*Action item*
Everything in the entries except the pictures should be copied exactly.

══════════

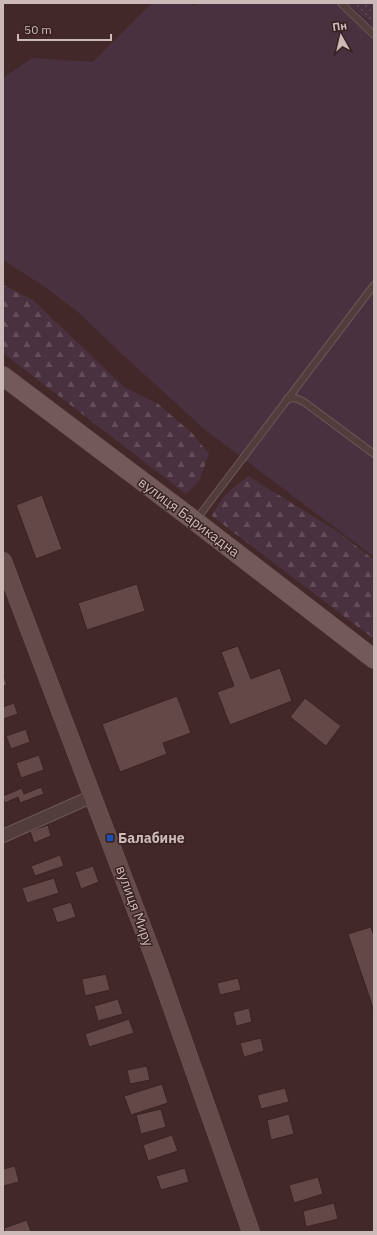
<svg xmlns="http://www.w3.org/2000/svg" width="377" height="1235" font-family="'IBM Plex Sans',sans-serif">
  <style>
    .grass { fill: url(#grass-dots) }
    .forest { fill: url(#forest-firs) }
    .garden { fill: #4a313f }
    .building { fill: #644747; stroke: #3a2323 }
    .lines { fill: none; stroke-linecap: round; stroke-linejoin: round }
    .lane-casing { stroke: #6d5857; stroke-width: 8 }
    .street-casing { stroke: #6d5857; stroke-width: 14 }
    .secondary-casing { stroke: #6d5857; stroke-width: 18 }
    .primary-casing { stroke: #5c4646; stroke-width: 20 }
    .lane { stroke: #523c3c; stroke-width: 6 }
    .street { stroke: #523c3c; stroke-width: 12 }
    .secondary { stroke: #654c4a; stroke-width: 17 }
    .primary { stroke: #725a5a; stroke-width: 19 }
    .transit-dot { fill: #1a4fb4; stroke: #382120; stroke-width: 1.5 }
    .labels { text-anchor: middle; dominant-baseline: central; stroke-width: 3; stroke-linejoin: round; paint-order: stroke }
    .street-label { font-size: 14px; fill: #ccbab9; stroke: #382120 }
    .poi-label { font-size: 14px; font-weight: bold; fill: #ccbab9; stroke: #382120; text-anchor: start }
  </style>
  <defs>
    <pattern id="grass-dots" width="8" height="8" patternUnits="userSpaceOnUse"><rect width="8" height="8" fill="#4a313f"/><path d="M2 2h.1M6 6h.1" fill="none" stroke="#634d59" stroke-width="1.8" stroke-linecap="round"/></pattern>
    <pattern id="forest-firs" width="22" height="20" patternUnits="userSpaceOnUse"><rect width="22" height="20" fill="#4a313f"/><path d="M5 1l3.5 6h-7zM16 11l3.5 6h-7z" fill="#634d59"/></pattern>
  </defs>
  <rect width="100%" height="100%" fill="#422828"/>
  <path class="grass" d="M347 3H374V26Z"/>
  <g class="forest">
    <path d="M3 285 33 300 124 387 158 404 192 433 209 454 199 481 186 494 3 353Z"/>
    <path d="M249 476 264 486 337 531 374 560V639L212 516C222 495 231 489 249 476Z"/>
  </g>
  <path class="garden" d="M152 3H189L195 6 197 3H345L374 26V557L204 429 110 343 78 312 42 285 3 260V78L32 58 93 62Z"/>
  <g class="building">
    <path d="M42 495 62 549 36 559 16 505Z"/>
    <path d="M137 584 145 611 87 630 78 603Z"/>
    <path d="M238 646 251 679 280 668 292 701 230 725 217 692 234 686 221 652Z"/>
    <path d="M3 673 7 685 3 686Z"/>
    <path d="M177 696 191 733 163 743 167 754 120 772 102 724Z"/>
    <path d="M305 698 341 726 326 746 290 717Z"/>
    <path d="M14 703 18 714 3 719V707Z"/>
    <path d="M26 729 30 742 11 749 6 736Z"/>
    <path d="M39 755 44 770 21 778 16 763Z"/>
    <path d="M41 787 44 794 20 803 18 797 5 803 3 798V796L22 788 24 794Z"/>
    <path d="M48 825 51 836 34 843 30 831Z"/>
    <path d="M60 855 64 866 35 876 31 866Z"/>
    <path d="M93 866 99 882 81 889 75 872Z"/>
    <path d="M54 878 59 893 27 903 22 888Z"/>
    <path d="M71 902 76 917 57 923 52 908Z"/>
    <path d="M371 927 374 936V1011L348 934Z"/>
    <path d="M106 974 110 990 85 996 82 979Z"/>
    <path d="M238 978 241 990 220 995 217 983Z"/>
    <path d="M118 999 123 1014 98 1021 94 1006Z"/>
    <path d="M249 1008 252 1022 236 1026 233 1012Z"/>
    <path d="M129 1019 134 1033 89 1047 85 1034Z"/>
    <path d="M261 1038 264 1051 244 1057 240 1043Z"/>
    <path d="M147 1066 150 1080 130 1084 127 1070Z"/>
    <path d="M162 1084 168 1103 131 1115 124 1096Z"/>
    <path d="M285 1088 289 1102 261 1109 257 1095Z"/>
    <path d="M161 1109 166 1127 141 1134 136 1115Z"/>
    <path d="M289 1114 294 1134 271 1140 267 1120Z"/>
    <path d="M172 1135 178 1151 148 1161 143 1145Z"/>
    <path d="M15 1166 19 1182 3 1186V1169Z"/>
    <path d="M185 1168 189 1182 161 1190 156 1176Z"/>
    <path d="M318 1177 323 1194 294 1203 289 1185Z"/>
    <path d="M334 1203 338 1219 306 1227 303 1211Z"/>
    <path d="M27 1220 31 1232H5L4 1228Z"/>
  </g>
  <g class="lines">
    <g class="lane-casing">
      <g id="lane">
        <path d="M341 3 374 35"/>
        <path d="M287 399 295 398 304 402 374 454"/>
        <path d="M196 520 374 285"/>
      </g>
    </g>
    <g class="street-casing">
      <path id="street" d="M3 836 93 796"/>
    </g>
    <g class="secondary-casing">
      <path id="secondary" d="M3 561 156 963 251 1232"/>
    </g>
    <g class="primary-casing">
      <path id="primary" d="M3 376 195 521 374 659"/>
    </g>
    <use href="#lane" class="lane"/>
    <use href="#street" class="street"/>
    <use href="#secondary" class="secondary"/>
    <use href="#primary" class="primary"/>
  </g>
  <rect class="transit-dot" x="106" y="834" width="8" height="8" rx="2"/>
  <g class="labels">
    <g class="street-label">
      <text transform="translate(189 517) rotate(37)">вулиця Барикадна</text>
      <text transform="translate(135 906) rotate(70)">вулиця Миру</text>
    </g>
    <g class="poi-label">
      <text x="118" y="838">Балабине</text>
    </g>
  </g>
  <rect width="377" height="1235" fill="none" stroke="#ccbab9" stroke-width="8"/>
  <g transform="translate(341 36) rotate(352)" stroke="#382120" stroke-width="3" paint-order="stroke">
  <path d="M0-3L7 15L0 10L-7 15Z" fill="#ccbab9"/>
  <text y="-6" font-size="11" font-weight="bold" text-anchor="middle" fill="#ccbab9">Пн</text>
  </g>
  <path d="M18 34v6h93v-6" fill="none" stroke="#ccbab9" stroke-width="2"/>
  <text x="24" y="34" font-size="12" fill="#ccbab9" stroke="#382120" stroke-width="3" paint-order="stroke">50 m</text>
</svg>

══════════

*Answer section*
<svg xmlns="http://www.w3.org/2000/svg" width="377" height="1235" font-family="'IBM Plex Sans',sans-serif">
  <style>
    .grass { fill: url(#grass-dots) }
    .forest { fill: url(#forest-firs) }
    .garden { fill: #4a313f }
    .building { fill: #644747; stroke: #3a2323 }
    .lines { fill: none; stroke-linecap: round; stroke-linejoin: round }
    .lane-casing { stroke: #6d5857; stroke-width: 8 }
    .street-casing { stroke: #6d5857; stroke-width: 14 }
    .secondary-casing { stroke: #6d5857; stroke-width: 18 }
    .primary-casing { stroke: #5c4646; stroke-width: 20 }
    .lane { stroke: #523c3c; stroke-width: 6 }
    .street { stroke: #523c3c; stroke-width: 12 }
    .secondary { stroke: #654c4a; stroke-width: 17 }
    .primary { stroke: #725a5a; stroke-width: 19 }
    .transit-dot { fill: #1a4fb4; stroke: #382120; stroke-width: 1.5 }
    .labels { text-anchor: middle; dominant-baseline: central; stroke-width: 3; stroke-linejoin: round; paint-order: stroke }
    .street-label { font-size: 14px; fill: #ccbab9; stroke: #382120 }
    .poi-label { font-size: 14px; font-weight: bold; fill: #ccbab9; stroke: #382120; text-anchor: start }
  </style>
  <defs>
    <pattern id="grass-dots" width="8" height="8" patternUnits="userSpaceOnUse"><rect width="8" height="8" fill="#4a313f"/><path d="M2 2h.1M6 6h.1" fill="none" stroke="#634d59" stroke-width="1.8" stroke-linecap="round"/></pattern>
    <pattern id="forest-firs" width="22" height="20" patternUnits="userSpaceOnUse"><rect width="22" height="20" fill="#4a313f"/><path d="M5 1l3.5 6h-7zM16 11l3.5 6h-7z" fill="#634d59"/></pattern>
  </defs>
  <rect width="100%" height="100%" fill="#422828"/>
  <path class="grass" d="M347 3H374V26Z"/>
  <g class="forest">
    <path d="M3 285 33 300 124 387 158 404 192 433 209 454 199 481 186 494 3 353Z"/>
    <path d="M249 476 264 486 337 531 374 560V639L212 516C222 495 231 489 249 476Z"/>
  </g>
  <path class="garden" d="M152 3H189L195 6 197 3H345L374 26V557L204 429 110 343 78 312 42 285 3 260V78L32 58 93 62Z"/>
  <g class="building">
    <path d="M42 495 62 549 36 559 16 505Z"/>
    <path d="M137 584 145 611 87 630 78 603Z"/>
    <path d="M238 646 251 679 280 668 292 701 230 725 217 692 234 686 221 652Z"/>
    <path d="M3 673 7 685 3 686Z"/>
    <path d="M177 696 191 733 163 743 167 754 120 772 102 724Z"/>
    <path d="M305 698 341 726 326 746 290 717Z"/>
    <path d="M14 703 18 714 3 719V707Z"/>
    <path d="M26 729 30 742 11 749 6 736Z"/>
    <path d="M39 755 44 770 21 778 16 763Z"/>
    <path d="M41 787 44 794 20 803 18 797 5 803 3 798V796L22 788 24 794Z"/>
    <path d="M48 825 51 836 34 843 30 831Z"/>
    <path d="M60 855 64 866 35 876 31 866Z"/>
    <path d="M93 866 99 882 81 889 75 872Z"/>
    <path d="M54 878 59 893 27 903 22 888Z"/>
    <path d="M71 902 76 917 57 923 52 908Z"/>
    <path d="M371 927 374 936V1011L348 934Z"/>
    <path d="M106 974 110 990 85 996 82 979Z"/>
    <path d="M238 978 241 990 220 995 217 983Z"/>
    <path d="M118 999 123 1014 98 1021 94 1006Z"/>
    <path d="M249 1008 252 1022 236 1026 233 1012Z"/>
    <path d="M129 1019 134 1033 89 1047 85 1034Z"/>
    <path d="M261 1038 264 1051 244 1057 240 1043Z"/>
    <path d="M147 1066 150 1080 130 1084 127 1070Z"/>
    <path d="M162 1084 168 1103 131 1115 124 1096Z"/>
    <path d="M285 1088 289 1102 261 1109 257 1095Z"/>
    <path d="M161 1109 166 1127 141 1134 136 1115Z"/>
    <path d="M289 1114 294 1134 271 1140 267 1120Z"/>
    <path d="M172 1135 178 1151 148 1161 143 1145Z"/>
    <path d="M15 1166 19 1182 3 1186V1169Z"/>
    <path d="M185 1168 189 1182 161 1190 156 1176Z"/>
    <path d="M318 1177 323 1194 294 1203 289 1185Z"/>
    <path d="M334 1203 338 1219 306 1227 303 1211Z"/>
    <path d="M27 1220 31 1232H5L4 1228Z"/>
  </g>
  <g class="lines">
    <g class="lane-casing">
      <g id="lane">
        <path d="M341 3 374 35"/>
        <path d="M287 399 295 398 304 402 374 454"/>
        <path d="M196 520 374 285"/>
      </g>
    </g>
    <g class="street-casing">
      <path id="street" d="M3 836 93 796"/>
    </g>
    <g class="secondary-casing">
      <path id="secondary" d="M3 561 156 963 251 1232"/>
    </g>
    <g class="primary-casing">
      <path id="primary" d="M3 376 195 521 374 659"/>
    </g>
    <use href="#lane" class="lane"/>
    <use href="#street" class="street"/>
    <use href="#secondary" class="secondary"/>
    <use href="#primary" class="primary"/>
  </g>
  <rect class="transit-dot" x="106" y="834" width="8" height="8" rx="2"/>
  <g class="labels">
    <g class="street-label">
      <text transform="translate(189 517) rotate(37)">вулиця Барикадна</text>
      <text transform="translate(135 906) rotate(70)">вулиця Миру</text>
    </g>
    <g class="poi-label">
      <text x="118" y="838">Балабине</text>
    </g>
  </g>
  <rect width="377" height="1235" fill="none" stroke="#ccbab9" stroke-width="8"/>
  <g transform="translate(341 36) rotate(352)" stroke="#382120" stroke-width="3" paint-order="stroke">
  <path d="M0-3L7 15L0 10L-7 15Z" fill="#ccbab9"/>
  <text y="-6" font-size="11" font-weight="bold" text-anchor="middle" fill="#ccbab9">Пн</text>
  </g>
  <path d="M18 34v6h93v-6" fill="none" stroke="#ccbab9" stroke-width="2"/>
  <text x="24" y="34" font-size="12" fill="#ccbab9" stroke="#382120" stroke-width="3" paint-order="stroke">50 m</text>
</svg>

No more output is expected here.